Mercoledì, 22 Settembre 2021
Politica Petralia Sottana

Zone franche montane, la discussione della legge riparte dal Senato

Da oltre un mese il comitato per le Zfm e 133 sindaci stanno mettendo in atto un sit-in permanente nello svincolo di Irosa (A19, Palermo-Catania) per chiedere la definizione dell’iter normativo. Il presidente Miccichè: "Proposta giudicata meritevole di attenzione”

Il presidente dell'Ars Miccichè in visita al presidio

Dopo più di un mese dall'inizio della protesta sposata da ben 133 sindaci, riparte la discussione per l'istituzione delle Zone franche montane in Sicilia. A darne notizia è il presidente dell'Assemblea regionale siciliana Gianfranco Miccichè: “Ho appreso con soddisfazione che la commissione Finanze e Tesoro del Senato ha deciso di avviare la discussione generale per l’istituzione delle Zone franche montane in Sicilia, accogliendo il disegno di legge-voto approvato dall’Assemblea regionale siciliana. L’ufficio di presidenza della commissione Finanze e Tesoro del Senato, allargato ai rappresentanti dei gruppi, ha giudicato la proposta meritevole di attenzione”. 

I primi cittadini, insieme al comitato per le Zfm, da 34 giorni stanno mettendo in atto un sit-in permanente nello svincolo di Irosa (A19, Palermo-Catania) per chiedere la definizione dell’iter normativo che dispone l'istituzione delle zone franche montane in Sicilia, approvato all’unanimità dall’Assemblea regionale siciliana il 17 dicembre 2019 e da febbraio 2020 all'attenzione dei due rami del Parlamento, per l’esito definitivo. Camera e Senato sono stati chiamati in causa dal Parlamento siciliano in quanto le norme di attuazione dello Statuto non sono state ancora definite. 

Al presidio oggi è stato un giorno speciale: per comunicare le novità è arrivato il presidente Miccichè. "A nome del comitato e dei 133 sindaci interessati esprimiamo gratitudine nei confronti della Commissione Finanze e Tesoro del Senato, - dice Vincenzo Lapunzina coordinatore del comitato promotore - presieduta dal senatore Luciano D'Alfonso.
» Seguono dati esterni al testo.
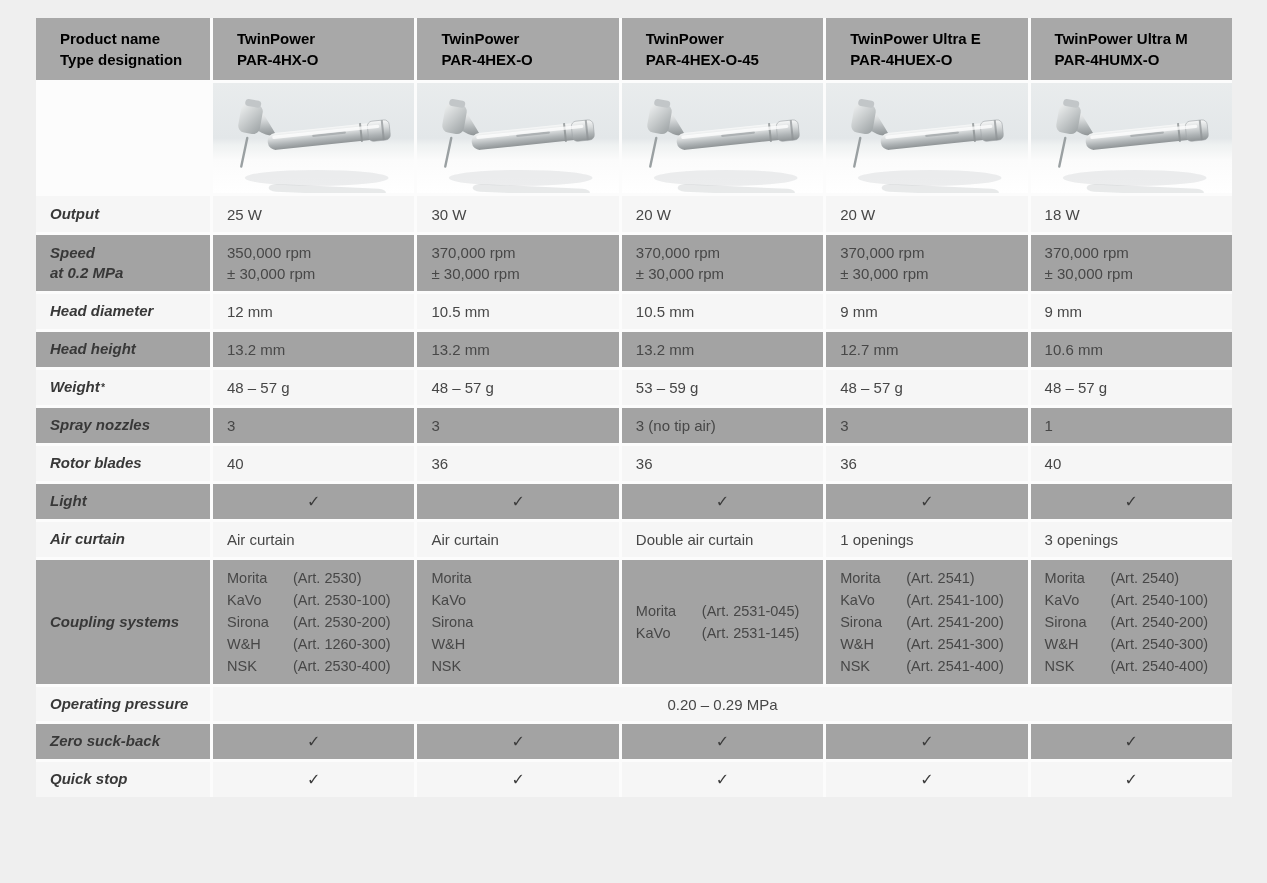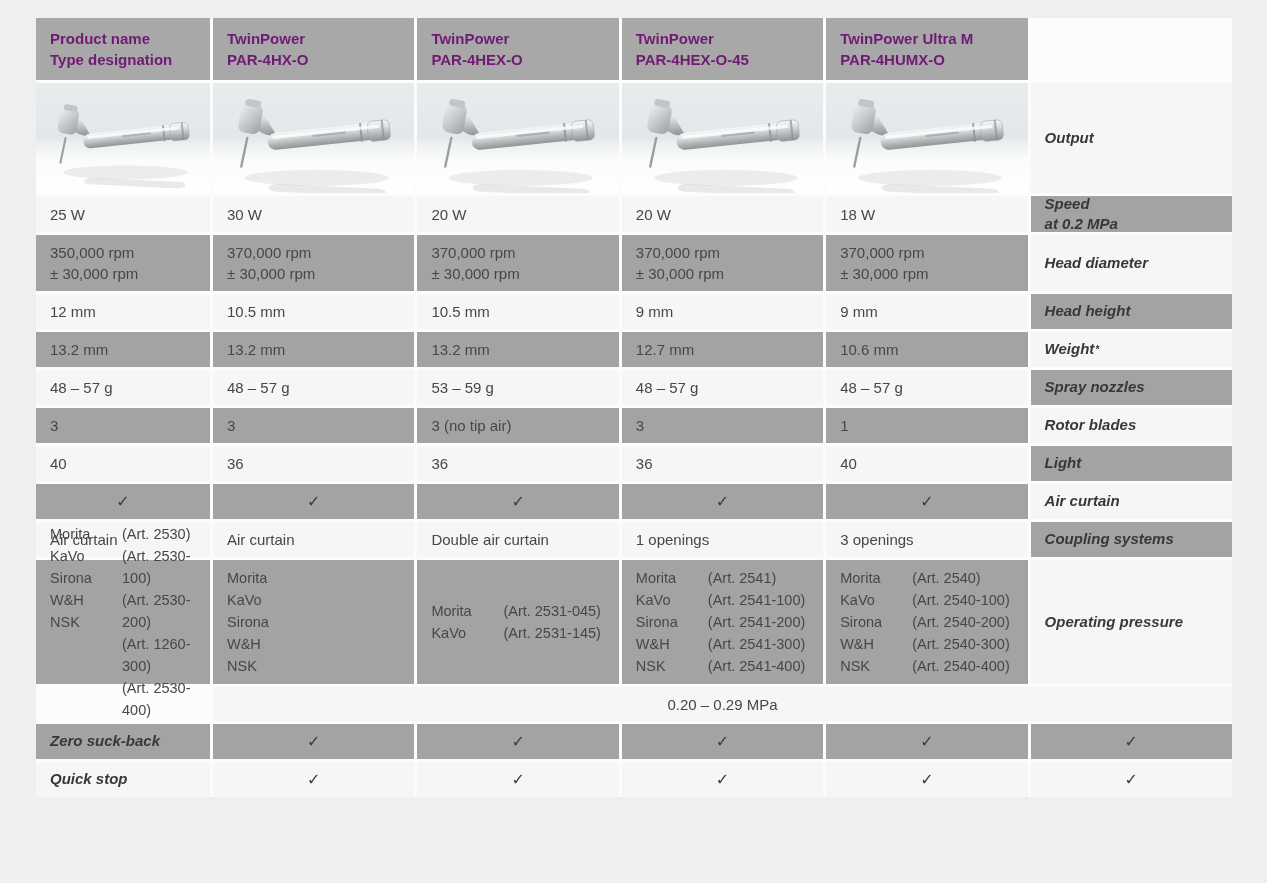--- a/index.html
+++ b/index.html
@@ -21,7 +21,7 @@
   .cell{display:flex;align-items:center;font-size:15px;color:#474747;}
   .pre{white-space:pre-line;}
   
-  .hed{background:#a8a8a8;color:#701a75;font-weight:bold;padding-left:14px;line-height:1.4;}
+  .hed{background:#a8a8a8;color:#000000;font-weight:bold;padding-left:24px;line-height:1.4;}
   
   .imgl{background:#fcfcfc;}
   .photo{

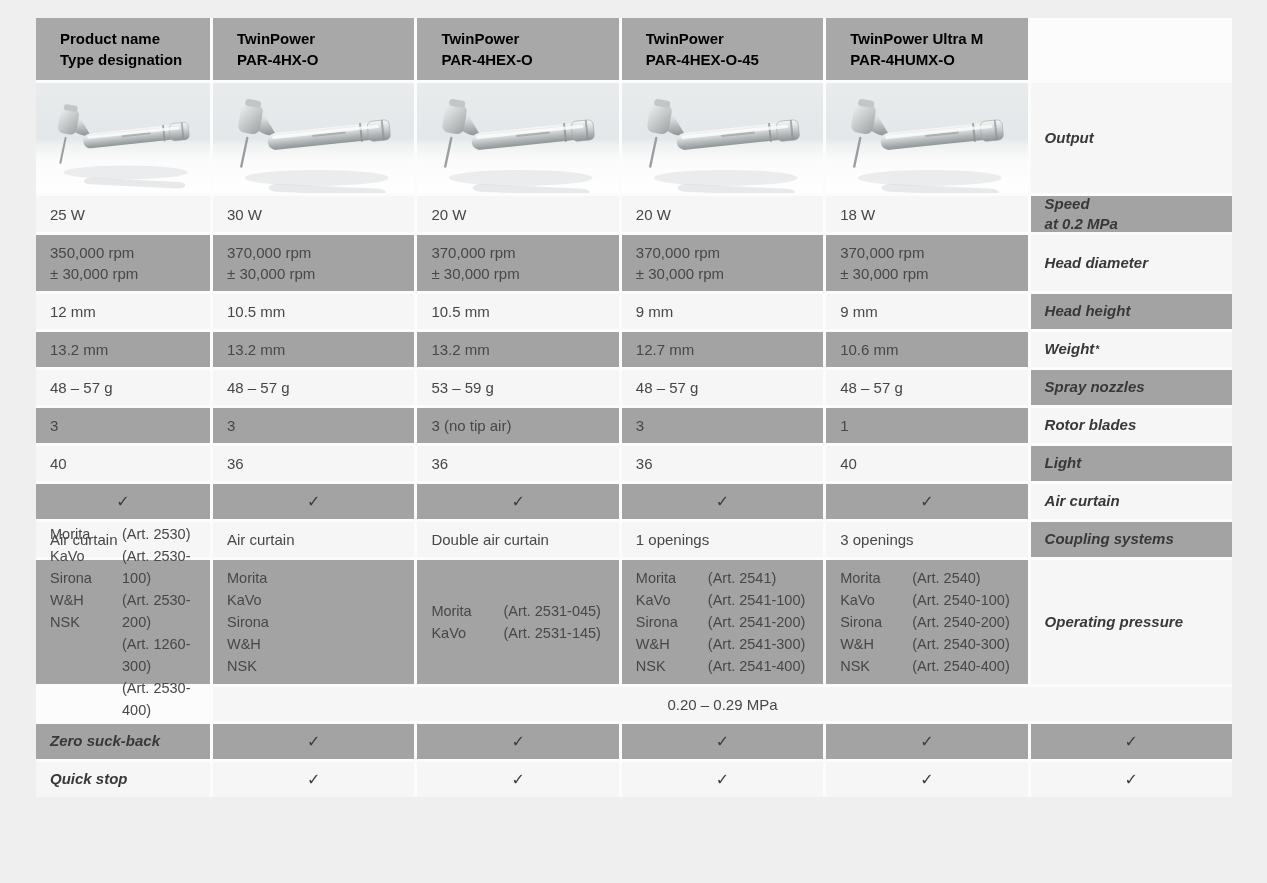--- a/index.html
+++ b/index.html
@@ -105,6 +105,10 @@
 PAR-4HEX-O-45</span>
     </div>
   <div class="cell hed">
+      <span class="pre">TwinPower Ultra E
+PAR-4HUEX-O</span>
+    </div>
+  <div class="cell hed">
       <span class="pre">TwinPower Ultra M
 PAR-4HUMX-O</span>
     </div>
Grazie anche ai presidenti Casellati e Miccichè che stanno seguendo da vicino l'iter legislativo. La notizia di oggi ci permette di guardare al futuro con fiducia. Continueremo a presidiare, insieme agli amministratori, lo svincolo di Irosa, certi che l'iter continuerà speditamente fino a potere sentire che la Camera approva la legge. La misura di politica economica proposta dal basso e coscienziosamente fatta propria dal Parlamento regionale non ha impedimenti. Continueremo a fare appello ogni giorno alla sensibilità dei nostri deputati e senatori, che attendiamo al presidio per condividere la battaglia di civiltà che parte dalle terre alte di Sicilia".